Stored data entries
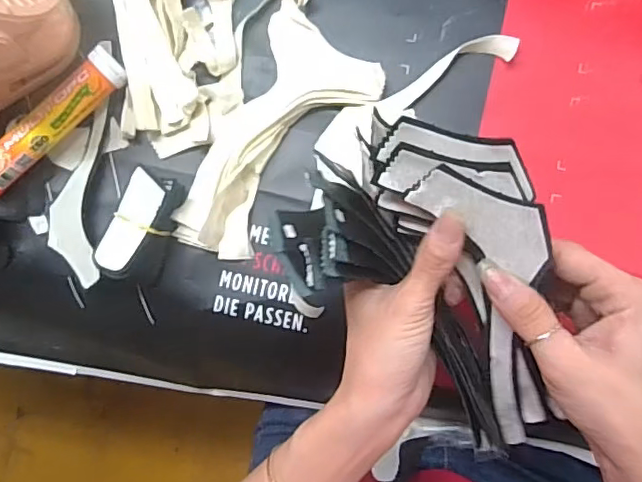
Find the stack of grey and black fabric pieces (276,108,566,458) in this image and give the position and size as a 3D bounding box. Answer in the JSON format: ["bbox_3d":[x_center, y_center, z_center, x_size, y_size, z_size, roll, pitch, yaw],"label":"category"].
[{"bbox_3d":[0.075,0.023,0.310,0.190,0.089,0.113,44,91,6],"label":"stack of grey and black fabric pieces"}]

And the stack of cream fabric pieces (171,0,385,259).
[{"bbox_3d":[-0.034,-0.071,0.410,0.091,0.017,0.179,30,89,6],"label":"stack of cream fabric pieces"}]

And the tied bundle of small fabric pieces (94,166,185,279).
[{"bbox_3d":[-0.129,-0.011,0.403,0.034,0.037,0.077,29,89,6],"label":"tied bundle of small fabric pieces"}]

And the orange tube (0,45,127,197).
[{"bbox_3d":[-0.201,-0.087,0.415,0.135,0.032,0.028,-42,84,1],"label":"orange tube"}]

● What the exercise asks
Word for word, print out all of the records above; pass over the pictures.

● Solution for this problem
Find the stack of grey and black fabric pieces (276,108,566,458) in this image and give the position and size as a 3D bounding box. Answer in the JSON format: ["bbox_3d":[x_center, y_center, z_center, x_size, y_size, z_size, roll, pitch, yaw],"label":"category"].
[{"bbox_3d":[0.075,0.023,0.310,0.190,0.089,0.113,44,91,6],"label":"stack of grey and black fabric pieces"}]

And the stack of cream fabric pieces (171,0,385,259).
[{"bbox_3d":[-0.034,-0.071,0.410,0.091,0.017,0.179,30,89,6],"label":"stack of cream fabric pieces"}]

And the tied bundle of small fabric pieces (94,166,185,279).
[{"bbox_3d":[-0.129,-0.011,0.403,0.034,0.037,0.077,29,89,6],"label":"tied bundle of small fabric pieces"}]

And the orange tube (0,45,127,197).
[{"bbox_3d":[-0.201,-0.087,0.415,0.135,0.032,0.028,-42,84,1],"label":"orange tube"}]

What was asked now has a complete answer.